Pope Benedict announced the Year of Faith to celebrate the 50th anniversary of the Second Vatican Council (梵蒂岡第二屆大公會議) and the 20th publication of the Catechism of the Catholic Church(《天主教教理》).  He intends for us to take some time to examine our faith in light of both the Council and the Catechism in order for us to look ahead to where we need to go.

For most of you young people, the term “Second Vatican Council” or, even more commonly used, “Vatican II (pronounced as Vatican 2)”, has no particular meaning.  Let me give you a little background.

Ever since Jesus instituted the Church 2000 years ago, the Church has encountered challenges due to changing times and cultures.  These challenges require the Church to apply what Jesus taught in appropriate reasoning and terminology.  The first time the Church took extra-ordinary measures to make a unified decision was recorded in the Acts of the Apostles Ch. 15.  It was simply called the Council of Jerusalem.  Since that time, there have been 26 ecumenical councils.  Only 26.  The most familiar to us would be the Council of Nicea in AD 325.  Out of that Council, we have the Nicene Creed (《尼西亞信經》)that we recite at each Sunday Mass.  Studying the issues of each council is really the study of the growth of the Church in her UNDERSTANDING of the teachings of Jesus.  That is, in time, we get to appreciate more deeply than before, the breadth and beauty of certain teachings of Jesus.

Back to Vatican II.  After World War I in 1918 and, unimaginably, followed by World War II 20 years later, the world was hurting, really hurting.  Almost all countries were suffering from devastation.  People questioned whether there was any future for humanity if we could cause such pain to one another.  Out of this sadness, Pope John XXIII called for the bishops of the world to gather in Rome to consider how the Church and the message of Jesus could be reignited as a beacon of hope to a hurting world.  It was a tremendous endeavor.  Out of the meetings, which lasted four years, came 16 documents that are truly uplifting and refreshing.  Three particular ones are worth mentioning: “Guadium et Spec”, “Lumen Gentium” and “Dei Verbum”.  They are in Latin.  When translated, they are entitled “The Church in the Modern World”, “Dogmatic Constitution on the Church” and “Dogmatic Constitution on Divine Revelation.”

It is sad that most Catholics have not read any of the documents.  On the other hand, both Blessed Pope John Paul II and Pope Benedict were at the Council and have been trying to bring forth the fruits of the Council for us to grow in our faith.  

And the last 50 years have not been easy for the world.  You would think that after all the bloodshed of two World Wars, we should be tired of war.  The fact is that countries have been waging war on each other continuously with one excuse or another.  It is like siblings fighting each other nonstop while mom and dad watch in dismay that their children could hate each other so fiercely.  Why can’t they just love each other as we love them?

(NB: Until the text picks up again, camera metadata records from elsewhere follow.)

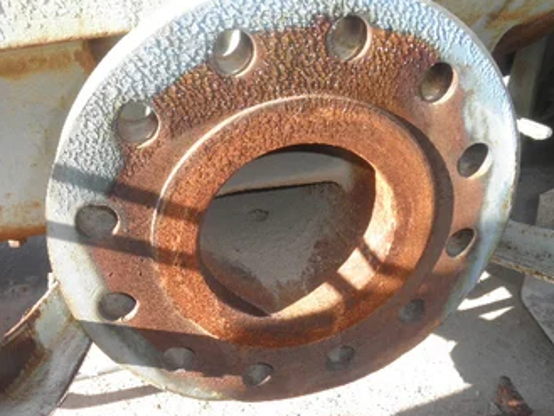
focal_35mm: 34
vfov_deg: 41.8
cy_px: 205
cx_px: 232
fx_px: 544
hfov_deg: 53.7
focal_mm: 5
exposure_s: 1/250
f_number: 3
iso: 64
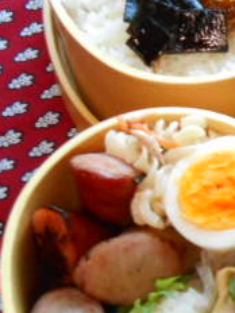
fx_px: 1150
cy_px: 136
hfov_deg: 11.3
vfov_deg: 15.5
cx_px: 338
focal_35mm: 127
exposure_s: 1/8
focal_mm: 8.3
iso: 450
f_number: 4
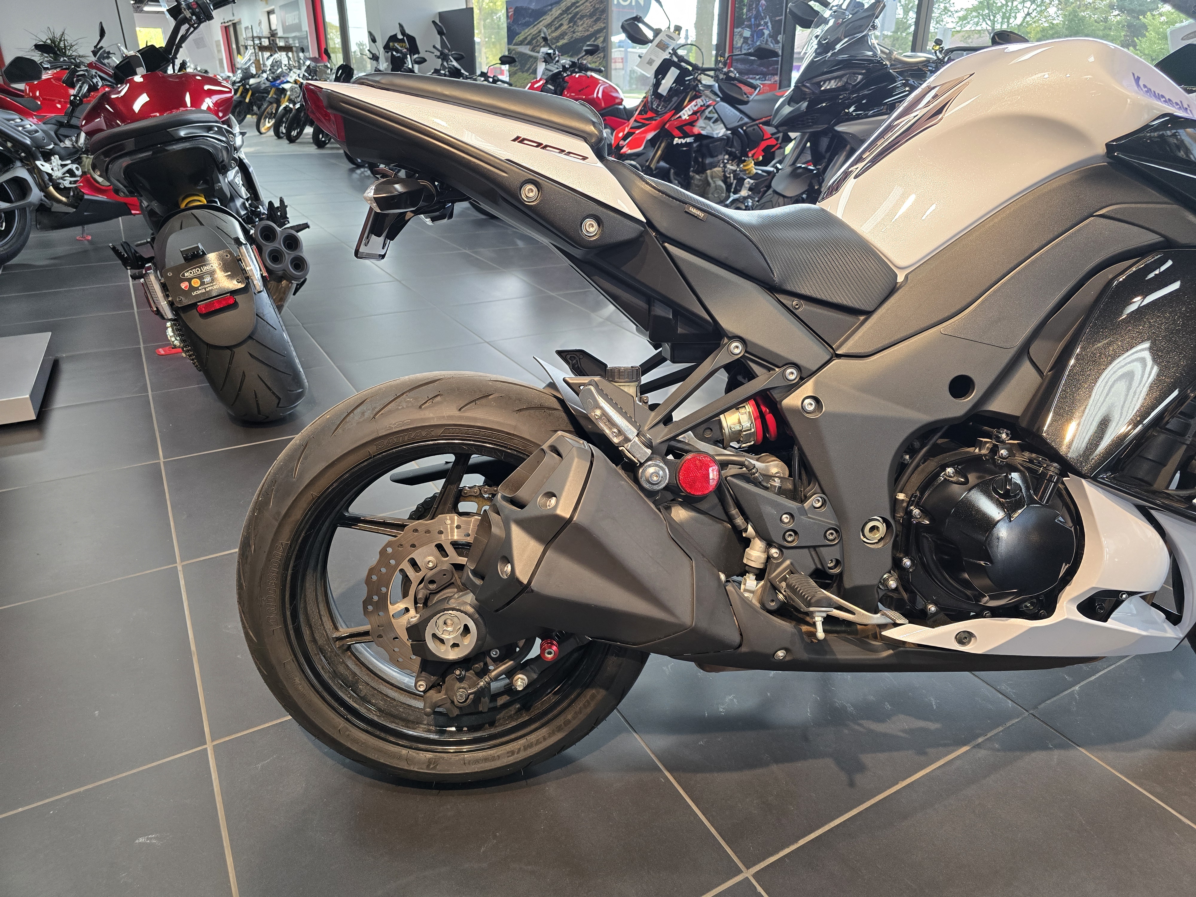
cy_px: 448
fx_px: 795
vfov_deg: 58.9
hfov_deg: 73.9
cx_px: 598
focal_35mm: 23
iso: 200
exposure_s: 1/120
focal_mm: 6.3
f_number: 1.7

At the bottom of all this turmoil remains the same problem:  the lack of knowledge and understanding of the teachings of Jesus, even for the majority of Catholics and other Christians.  It is with this concern that Pope Benedict wants us to take some time to really study our faith.  It is not enough that we say we believe.  Our faith must have graspable reasons and livable practicality.  In the next weeks, we will explore some of our history.